Multiple Medicaid funding programs and services have been accessed. * ICF/MR, ICF/DD, and Day Treatment * Clinics for Medical and Ancillary Services * Home and Community Based Service Waiver * Katie Beckett Waiver * Personal Care Options * Habilitation Services in your equivalent of Family Foster Agencies * Care at Home Waiver * Transportation services In big systems like NY and CA, you can almost always find a cohort of individuals who can benefit from various Medicaid services.
Program and Fiscal Strategies Program and Fiscal strategies were used to adequately fund services, and to support the state and non-state workforce: * Cost of Living Adjustments and trending of rates for Medicaid services were utilized for agency operated programs * Increases in the state provision of community services allowed state institutional workers to retain their jobs. Workforce reductions achieved through fewer backfills into targeted jobs, early retirement initiatives, administrative consolidations, and other strategies that limited reductions through layoffs * Recognized and provided for salary differentials for high cost areas of the state.
* Partnerships were a key to making these strategies work. * Services were delivered by both state and private sector employees. Both sectors played a role in “doing it right” so that federal revenues once accessed could be maintained. * Every strategy to increase the use of Medicaid requires hard work to develop it, to implement it and to monitor it.
Executive and Legislative buy-in was obtained. * Yearly budget requests were supported by concrete information on the needs for service * The agency’s track record for developing new or different services to meet needs was highly credible. * Clear information on the funding levels required to support needed to maintain existing community services * OMRDD Executive staff and other key stakeholders interacted on a regular basis with Executive and Legislative MR/DD Committee staff to ensure that programmatic and fiscal strategies were understood * OMR/DD demonstrated fiscal and quality of service accountability.
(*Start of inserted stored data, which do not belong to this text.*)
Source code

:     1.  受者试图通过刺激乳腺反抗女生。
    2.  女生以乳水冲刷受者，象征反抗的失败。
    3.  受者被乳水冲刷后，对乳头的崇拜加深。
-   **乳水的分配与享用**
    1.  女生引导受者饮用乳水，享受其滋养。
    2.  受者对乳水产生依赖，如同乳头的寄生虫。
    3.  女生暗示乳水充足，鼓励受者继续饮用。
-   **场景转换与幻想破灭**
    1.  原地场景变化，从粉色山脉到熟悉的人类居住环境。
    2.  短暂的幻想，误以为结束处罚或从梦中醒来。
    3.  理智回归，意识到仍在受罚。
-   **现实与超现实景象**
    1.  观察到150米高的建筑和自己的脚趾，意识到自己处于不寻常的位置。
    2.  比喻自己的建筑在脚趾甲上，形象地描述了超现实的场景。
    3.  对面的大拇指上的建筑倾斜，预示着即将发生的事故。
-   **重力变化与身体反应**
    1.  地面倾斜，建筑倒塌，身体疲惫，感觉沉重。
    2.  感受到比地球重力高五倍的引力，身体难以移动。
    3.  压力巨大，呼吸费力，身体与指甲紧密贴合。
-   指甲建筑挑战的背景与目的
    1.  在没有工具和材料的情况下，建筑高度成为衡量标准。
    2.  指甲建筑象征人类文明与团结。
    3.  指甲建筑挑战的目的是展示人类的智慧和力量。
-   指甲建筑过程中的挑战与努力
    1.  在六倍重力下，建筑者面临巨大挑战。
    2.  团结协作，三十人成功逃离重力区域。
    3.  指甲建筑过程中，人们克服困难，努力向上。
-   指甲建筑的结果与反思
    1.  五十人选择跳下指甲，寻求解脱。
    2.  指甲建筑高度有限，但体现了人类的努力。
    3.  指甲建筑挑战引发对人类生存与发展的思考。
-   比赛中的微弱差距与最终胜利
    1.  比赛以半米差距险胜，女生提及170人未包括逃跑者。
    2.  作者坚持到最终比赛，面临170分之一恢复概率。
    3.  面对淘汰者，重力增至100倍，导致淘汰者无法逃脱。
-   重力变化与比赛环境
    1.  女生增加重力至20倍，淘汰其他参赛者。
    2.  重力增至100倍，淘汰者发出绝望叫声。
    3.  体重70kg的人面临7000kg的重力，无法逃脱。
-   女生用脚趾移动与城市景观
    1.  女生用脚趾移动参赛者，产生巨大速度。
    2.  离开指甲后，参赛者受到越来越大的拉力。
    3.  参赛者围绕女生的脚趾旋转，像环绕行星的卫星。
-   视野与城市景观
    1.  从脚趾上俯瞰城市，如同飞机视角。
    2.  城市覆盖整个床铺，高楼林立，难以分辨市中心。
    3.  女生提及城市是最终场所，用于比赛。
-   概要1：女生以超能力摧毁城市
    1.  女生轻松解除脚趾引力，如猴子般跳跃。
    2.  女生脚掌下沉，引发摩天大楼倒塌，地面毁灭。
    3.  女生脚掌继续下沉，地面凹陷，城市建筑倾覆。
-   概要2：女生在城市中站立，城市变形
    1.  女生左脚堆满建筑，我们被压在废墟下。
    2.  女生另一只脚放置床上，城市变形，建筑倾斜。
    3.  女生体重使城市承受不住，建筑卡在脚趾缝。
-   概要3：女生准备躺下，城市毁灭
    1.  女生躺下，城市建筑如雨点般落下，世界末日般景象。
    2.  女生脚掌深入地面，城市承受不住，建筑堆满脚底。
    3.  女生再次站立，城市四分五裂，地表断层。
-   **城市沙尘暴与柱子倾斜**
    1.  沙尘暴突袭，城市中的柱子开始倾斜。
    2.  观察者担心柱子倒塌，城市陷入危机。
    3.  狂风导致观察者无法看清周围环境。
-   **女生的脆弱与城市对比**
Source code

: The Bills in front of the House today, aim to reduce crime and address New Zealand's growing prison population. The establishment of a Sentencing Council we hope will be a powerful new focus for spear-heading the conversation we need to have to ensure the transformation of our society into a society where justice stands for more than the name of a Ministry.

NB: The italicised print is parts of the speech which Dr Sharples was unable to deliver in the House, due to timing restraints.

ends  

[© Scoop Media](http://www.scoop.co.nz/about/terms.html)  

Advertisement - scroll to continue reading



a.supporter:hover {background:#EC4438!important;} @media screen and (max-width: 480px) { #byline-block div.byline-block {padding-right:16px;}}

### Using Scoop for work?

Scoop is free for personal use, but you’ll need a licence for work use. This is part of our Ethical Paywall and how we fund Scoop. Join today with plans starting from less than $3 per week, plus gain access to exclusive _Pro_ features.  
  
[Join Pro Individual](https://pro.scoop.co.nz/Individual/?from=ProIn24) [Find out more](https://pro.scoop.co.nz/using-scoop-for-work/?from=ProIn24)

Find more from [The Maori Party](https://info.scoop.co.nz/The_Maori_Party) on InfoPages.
Can the experience in New York offer areas of exploration? Using the power of its partnerships, California can * Continue to increase Federal Medicaid participation. * Develop and implement strategies to transfer funds from institutional services to community services as the number of individuals served in its institutions decreases. * Further involve stakeholders in the development and promotion of a policy direction for the future of services to Californians with disabilities. * Demonstrate that expanding total resources for Californians with disabilities through increased utilization of Federal Medicaid matching funds is a good investment in the future of California.